[Problem requirements]
Output exactly the lines from the one with "Не провали, но особого вау не вызвали." to the close of the records below, first and last included.

-- Opening Marker --

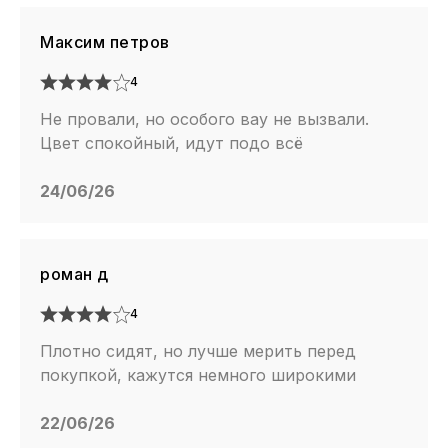
Максим петров
4
Не провали, но особого вау не вызвали.
Цвет спокойный, идут подо всё
24/06/26
роман д
4
Плотно сидят, но лучше мерить перед
покупкой, кажутся немного широкими
22/06/26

-- Closing Marker --

[Reply to the task]
Не провали, но особого вау не вызвали.
Цвет спокойный, идут подо всё
24/06/26
роман д
4
Плотно сидят, но лучше мерить перед
покупкой, кажутся немного широкими
22/06/26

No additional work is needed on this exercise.